> _Required action_:
Pictures do not belong in the copy; restate the records below word for word.

> _Data extract_:
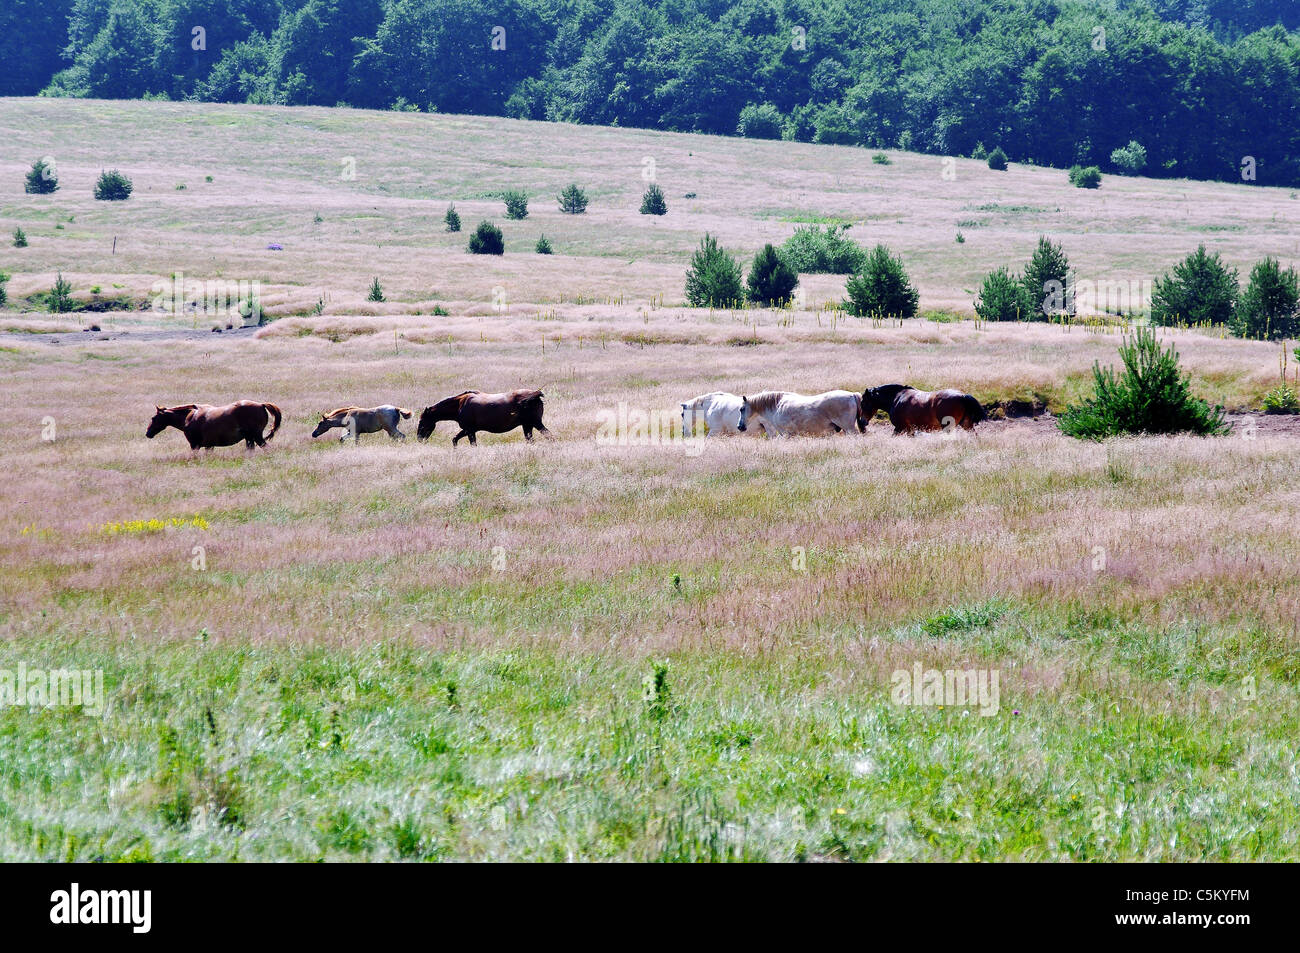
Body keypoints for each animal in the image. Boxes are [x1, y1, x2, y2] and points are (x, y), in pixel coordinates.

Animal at [146, 400, 282, 450]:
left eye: (153, 418)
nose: (148, 433)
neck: (189, 417)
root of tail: (261, 404)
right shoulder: (209, 446)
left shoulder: (194, 445)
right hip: (250, 438)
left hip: (256, 436)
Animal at [416, 390, 548, 446]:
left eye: (422, 422)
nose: (419, 439)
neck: (460, 404)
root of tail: (536, 395)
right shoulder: (469, 430)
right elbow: (454, 439)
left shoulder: (469, 430)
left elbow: (472, 444)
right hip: (527, 426)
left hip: (535, 423)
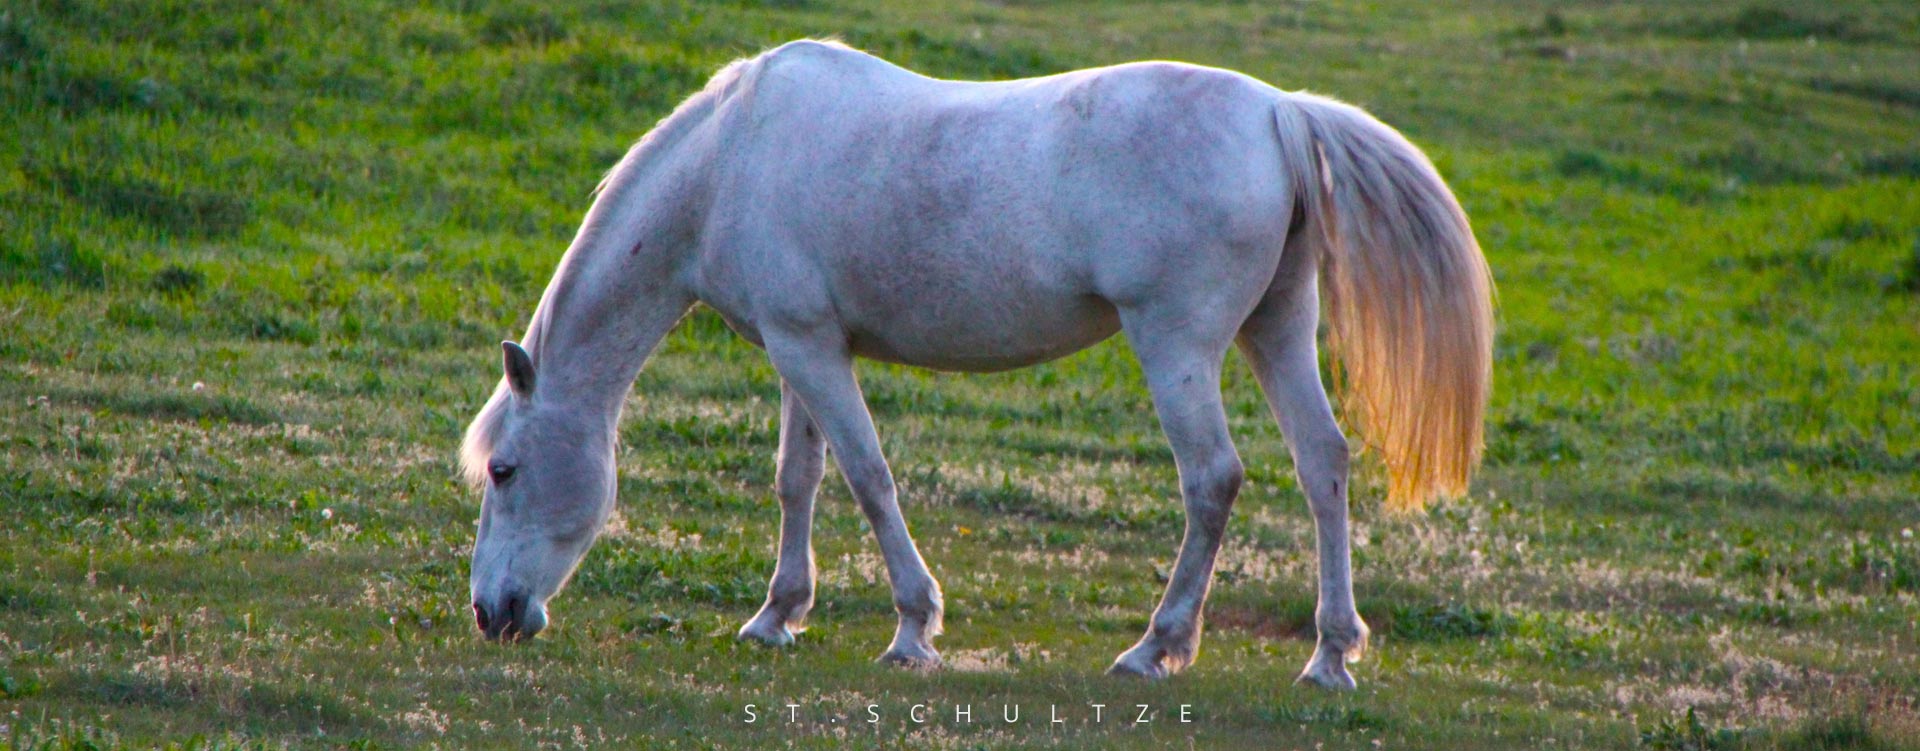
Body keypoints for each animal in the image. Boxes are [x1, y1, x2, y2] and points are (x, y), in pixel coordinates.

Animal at [459, 39, 1492, 690]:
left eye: (504, 470)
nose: (491, 612)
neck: (728, 160)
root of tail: (1281, 112)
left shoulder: (811, 348)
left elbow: (868, 477)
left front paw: (913, 628)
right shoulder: (802, 347)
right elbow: (798, 478)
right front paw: (776, 614)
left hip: (1177, 345)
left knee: (1213, 479)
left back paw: (1154, 648)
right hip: (1276, 327)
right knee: (1324, 464)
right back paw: (1330, 656)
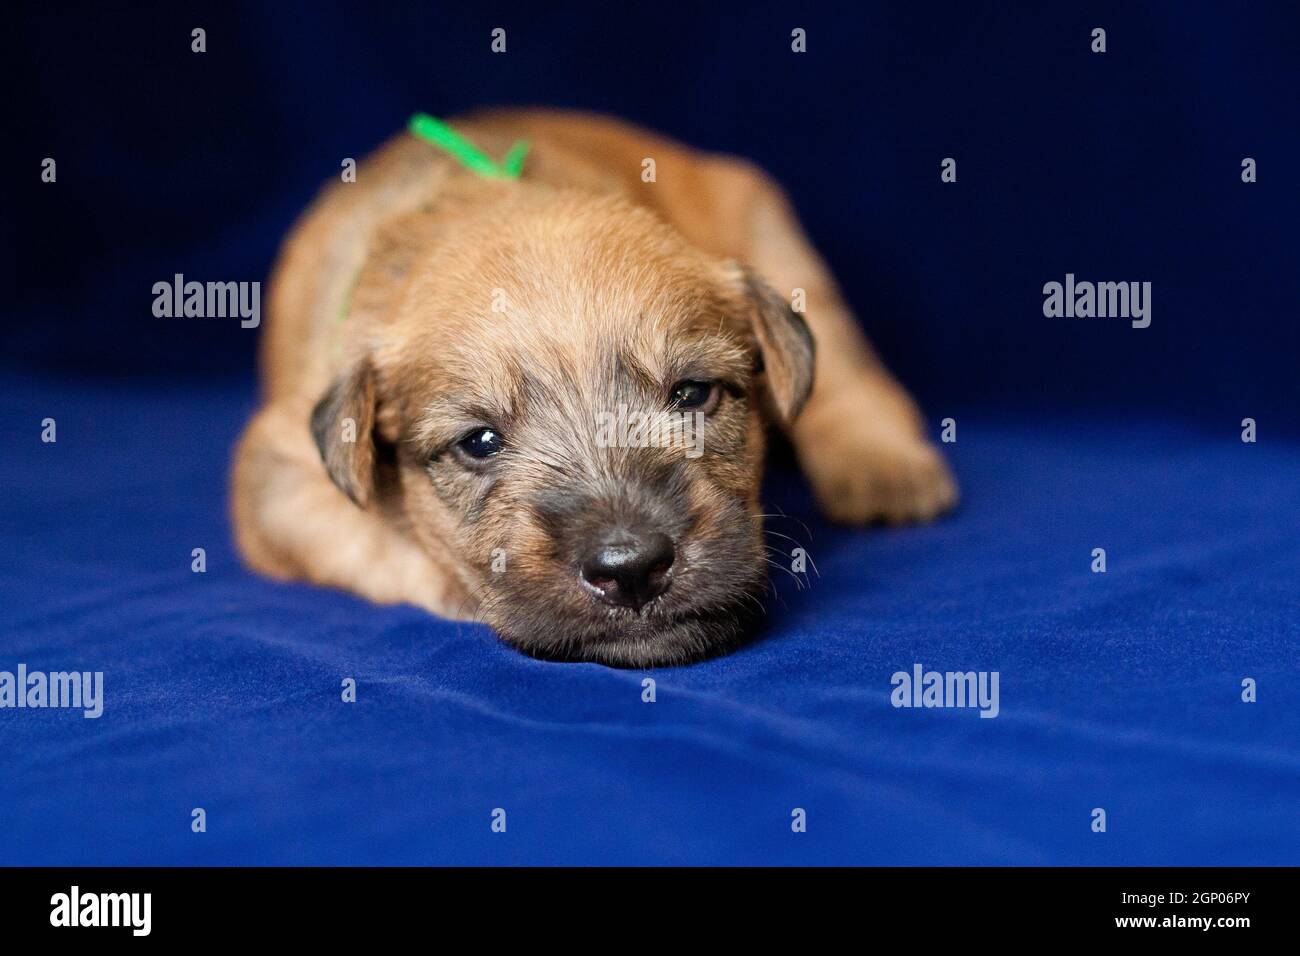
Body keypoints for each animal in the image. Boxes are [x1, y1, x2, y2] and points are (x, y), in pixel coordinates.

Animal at [231, 110, 956, 665]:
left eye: (692, 395)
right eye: (480, 442)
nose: (631, 568)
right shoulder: (277, 473)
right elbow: (377, 544)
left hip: (773, 231)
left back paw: (882, 465)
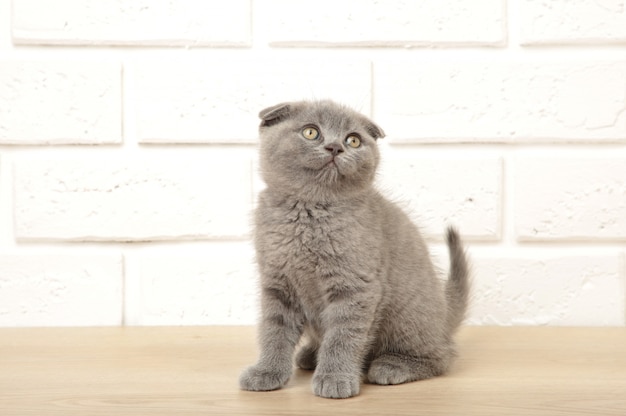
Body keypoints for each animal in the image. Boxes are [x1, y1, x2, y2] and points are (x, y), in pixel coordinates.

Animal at [239, 99, 468, 398]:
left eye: (353, 140)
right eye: (311, 132)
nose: (336, 147)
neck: (309, 212)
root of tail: (445, 313)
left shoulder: (355, 286)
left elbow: (343, 335)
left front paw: (335, 378)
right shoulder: (278, 284)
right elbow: (274, 330)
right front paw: (267, 372)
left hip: (407, 315)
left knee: (442, 356)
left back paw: (392, 366)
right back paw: (310, 355)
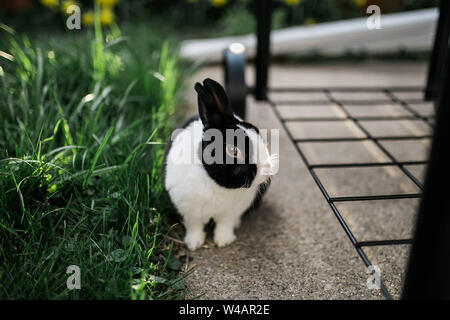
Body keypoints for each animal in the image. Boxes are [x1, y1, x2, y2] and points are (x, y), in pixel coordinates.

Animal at [163, 77, 274, 250]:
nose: (268, 169)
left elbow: (224, 225)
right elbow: (194, 227)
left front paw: (224, 241)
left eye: (258, 132)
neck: (216, 184)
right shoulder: (189, 212)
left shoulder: (229, 213)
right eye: (232, 150)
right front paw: (193, 244)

> _Result_:
Body keypoints for each animal in the image. Boxes are [x1, y1, x2, y2] and points are (x, y), in pixel coordinates.

Animal at [146, 400, 282, 450]:
left eye: (153, 418)
nose: (148, 433)
neck: (189, 417)
root of tail: (261, 404)
right shoulder: (209, 446)
left shoulder: (194, 445)
right hip: (250, 438)
left hip: (256, 436)
Animal at [416, 390, 548, 446]:
left eye: (422, 422)
nose: (419, 439)
neck: (460, 404)
root of tail: (536, 395)
right shoulder: (469, 430)
right elbow: (454, 439)
left shoulder: (469, 430)
left elbow: (472, 444)
right hip: (527, 426)
left hip: (535, 423)
Body keypoints for each animal in the image. Boxes are [x1, y1, x2, y2] and points are (x, y), in pixel coordinates.

Animal at [459, 39, 1492, 690]:
left eye: (504, 470)
nose: (491, 612)
neck: (728, 160)
root of tail: (1281, 112)
left shoulder: (811, 348)
left elbow: (868, 477)
left front paw: (913, 628)
right shoulder: (802, 347)
right elbow: (798, 478)
right front paw: (776, 614)
left hip: (1177, 345)
left knee: (1213, 479)
left back paw: (1154, 648)
right hip: (1276, 327)
right knee: (1324, 464)
right back paw: (1330, 656)
Body keypoints for each animal in the image. Boxes are [x1, y1, x2, y2] and points are (x, y), in pixel coordinates.

Animal at [231, 110, 956, 665]:
left eye: (692, 395)
right eye: (480, 442)
nose: (631, 568)
right shoulder: (277, 473)
right elbow: (377, 544)
left hip: (773, 231)
left back paw: (882, 465)
Body keypoints for each animal in the image. Boxes are [x1, y1, x2, y2] and points are (x, y), in pixel coordinates.

Animal at [239, 99, 468, 398]:
left eye: (353, 140)
right eye: (311, 132)
nose: (336, 147)
neck: (309, 212)
root of tail: (445, 313)
left shoulder: (355, 286)
left elbow: (343, 335)
left front paw: (335, 378)
right shoulder: (278, 284)
right elbow: (274, 330)
right front paw: (267, 372)
left hip: (407, 315)
left knee: (442, 356)
left back paw: (392, 366)
right back paw: (310, 355)
Body keypoints for each animal in the image. Boxes are [x1, y1, x2, y2] and points are (x, y), in pixel coordinates.

Animal at [163, 77, 274, 250]:
nose: (268, 169)
left elbow: (224, 225)
right elbow: (194, 227)
left front paw: (224, 241)
left eye: (258, 132)
neck: (216, 184)
right shoulder: (189, 212)
left shoulder: (229, 213)
right eye: (232, 150)
right front paw: (193, 244)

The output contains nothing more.